Siemens yet again evades questions on Western Sahara

Siemens has created a new company that will inherit its operations on occupied land in Western Sahara, but still refuses to clarify whether the people of the territory have actually consented to those operations.

19 July 2020

On 9 July 2020, Siemens AG held an Extraordinary Shareholders' Meeting, to vote on proposals for spinning off its energy division into a separate company: Siemens Energy AG. Since that new entity will include Siemens' 67% stake in Siemens Gamesa Renewable Energy (SGRE), it will also acquire SGRE's contractual obligations regarding Morocco's wind parks in occupied Western Sahara. 

In collaboration with the German NGO Dachverband der Kritischen Aktionärinnen und Aktionäre, Western Sahara Resource Watch (WSRW) presented questions at the Meeting to assess whether the new Siemens spin-off will deviate from its former parent company with regard to the controversial projects.

The answer is no.

CEO Joe Kaeser, answering on behalf of Siemens AG, was as evasive as ever in response to the technical and factual questions raised by WSRW. Again refering to SGRE as responsible for that particular "corporate strategy" , Kaeser stated that SGRE's management "will be guided by the relevant legal framework" - without, yet again, explaining what legal framework that would be.

Read the questions submitted by WSRW and Dachverband der Kritischen Aktionärinnen und Aktionäre here. A transcription of the company's response (translated to English) can be found here. Find the German transcript here.

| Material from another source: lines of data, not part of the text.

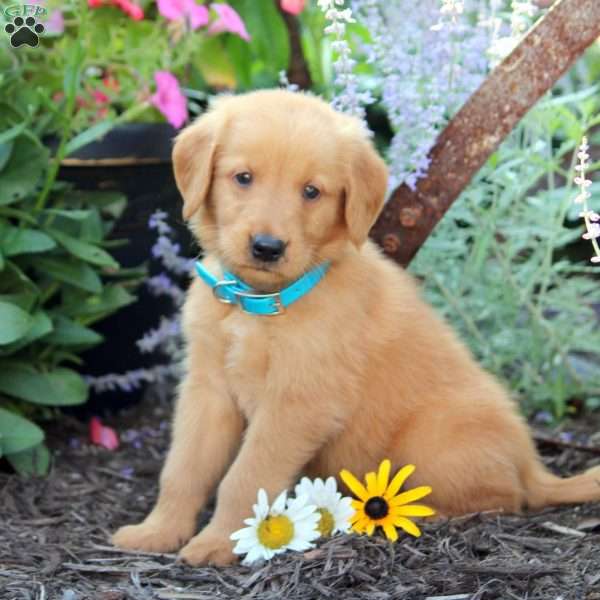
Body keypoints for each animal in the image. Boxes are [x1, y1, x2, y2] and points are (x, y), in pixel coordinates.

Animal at [112, 88, 600, 564]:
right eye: (243, 177)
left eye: (312, 191)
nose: (267, 247)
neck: (260, 303)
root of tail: (534, 466)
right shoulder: (208, 388)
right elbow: (183, 468)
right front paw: (158, 531)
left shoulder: (297, 403)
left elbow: (246, 477)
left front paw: (220, 543)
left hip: (432, 438)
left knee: (502, 498)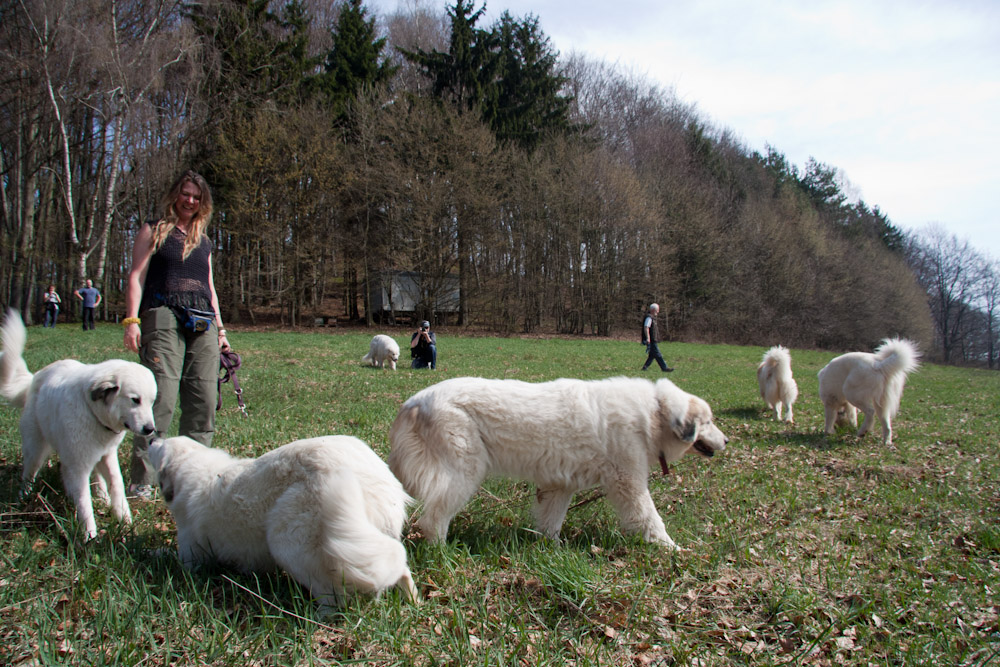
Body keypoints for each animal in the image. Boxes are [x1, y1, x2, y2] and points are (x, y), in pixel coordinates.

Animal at [0, 310, 156, 540]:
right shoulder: (79, 466)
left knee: (95, 479)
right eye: (135, 400)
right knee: (28, 474)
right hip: (35, 449)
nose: (150, 430)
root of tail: (34, 379)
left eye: (151, 401)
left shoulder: (108, 455)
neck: (92, 411)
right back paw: (23, 499)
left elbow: (116, 486)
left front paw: (126, 523)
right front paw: (90, 536)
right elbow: (84, 502)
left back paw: (102, 499)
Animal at [146, 436, 420, 608]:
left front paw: (151, 553)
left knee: (333, 598)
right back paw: (413, 599)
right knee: (398, 569)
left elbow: (170, 557)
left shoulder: (191, 555)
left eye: (160, 448)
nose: (150, 439)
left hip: (287, 540)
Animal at [388, 378, 728, 552]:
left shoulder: (559, 486)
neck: (653, 412)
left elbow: (551, 521)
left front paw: (551, 547)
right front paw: (671, 549)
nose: (726, 441)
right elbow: (650, 519)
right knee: (433, 520)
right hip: (463, 474)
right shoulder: (629, 483)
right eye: (709, 422)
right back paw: (442, 554)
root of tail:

Since 2015, the EU Court of Justice has repeatedly ruled that Morocco has no sovereignty over Western Sahara, nor any international mandate to administer it. The Research Services of the Bundestag qualified Western Sahara as an occupied territory and deemed Morocco's settlement policy in the territory as substantiating a violation of the Geneva Convention. Remarkably, Siemens AG itself has referred to Western Sahara as occupied in a report published by the NGO Facing Finance in 2019 [or download].

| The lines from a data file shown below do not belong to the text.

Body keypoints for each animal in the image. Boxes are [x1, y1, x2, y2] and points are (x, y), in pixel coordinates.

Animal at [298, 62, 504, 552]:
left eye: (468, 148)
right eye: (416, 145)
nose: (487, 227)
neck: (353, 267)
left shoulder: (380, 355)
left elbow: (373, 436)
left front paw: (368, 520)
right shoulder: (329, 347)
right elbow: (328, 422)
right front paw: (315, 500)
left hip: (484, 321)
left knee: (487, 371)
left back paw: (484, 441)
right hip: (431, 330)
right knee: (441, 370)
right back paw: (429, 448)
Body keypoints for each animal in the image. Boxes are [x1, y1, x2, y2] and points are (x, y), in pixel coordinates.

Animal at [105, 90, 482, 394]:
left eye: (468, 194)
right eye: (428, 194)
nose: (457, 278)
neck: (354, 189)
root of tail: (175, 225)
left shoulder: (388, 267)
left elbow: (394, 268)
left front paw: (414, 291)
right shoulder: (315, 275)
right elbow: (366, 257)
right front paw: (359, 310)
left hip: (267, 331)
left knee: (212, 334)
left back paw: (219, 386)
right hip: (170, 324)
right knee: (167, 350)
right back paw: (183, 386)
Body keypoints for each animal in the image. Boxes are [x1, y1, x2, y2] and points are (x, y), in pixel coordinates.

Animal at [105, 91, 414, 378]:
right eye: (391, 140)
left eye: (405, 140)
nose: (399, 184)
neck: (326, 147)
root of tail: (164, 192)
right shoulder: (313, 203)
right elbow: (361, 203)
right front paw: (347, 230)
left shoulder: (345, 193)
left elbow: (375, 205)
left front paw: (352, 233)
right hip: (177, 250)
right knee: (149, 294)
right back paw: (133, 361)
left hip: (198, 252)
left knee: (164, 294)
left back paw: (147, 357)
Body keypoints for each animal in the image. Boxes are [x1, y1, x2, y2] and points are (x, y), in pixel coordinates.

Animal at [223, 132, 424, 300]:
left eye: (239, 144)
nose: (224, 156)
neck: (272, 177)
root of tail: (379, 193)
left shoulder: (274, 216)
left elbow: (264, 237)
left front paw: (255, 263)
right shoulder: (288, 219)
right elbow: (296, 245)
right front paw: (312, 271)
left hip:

In recent years, the EU Court of Justice and the UN Treaty Bodies on Civil and Political Rights and on Economic, Social and Cultural Rights have insisted on the Saharawi people's right to free, prior and informed consent regarding any project on their land, as a natural corrolary of their internationally recognised right to self-determination. 

Remarkably, Kaeser stated that Siemens takes the right to self-determination "very seriously", yet the company will not answer the simple question whether they have obtained the consent of the people of Western Sahara to Siemens' operations on their occupied homeland. According to Kaeser, the company will carry out a human rights risk assessment in Western Sahara and will in that particular framework refer to the right to self-determination - but he refuses to answer whether the results of such an assessment will be shared with the holders of that particular right; the Saharawi people.

This is the fifth consecutive time that German engineering company dodges questions on the legality of its activities in Western Sahara at shareholder' meetings. 

Siemens has delivered wind mills for literally every wind farm that Morocco has constructed in the part of Western Sahara that it holds under occupation in violation of international law. 

Siemens Energy AG is expected to begin trading on 28 September 2020.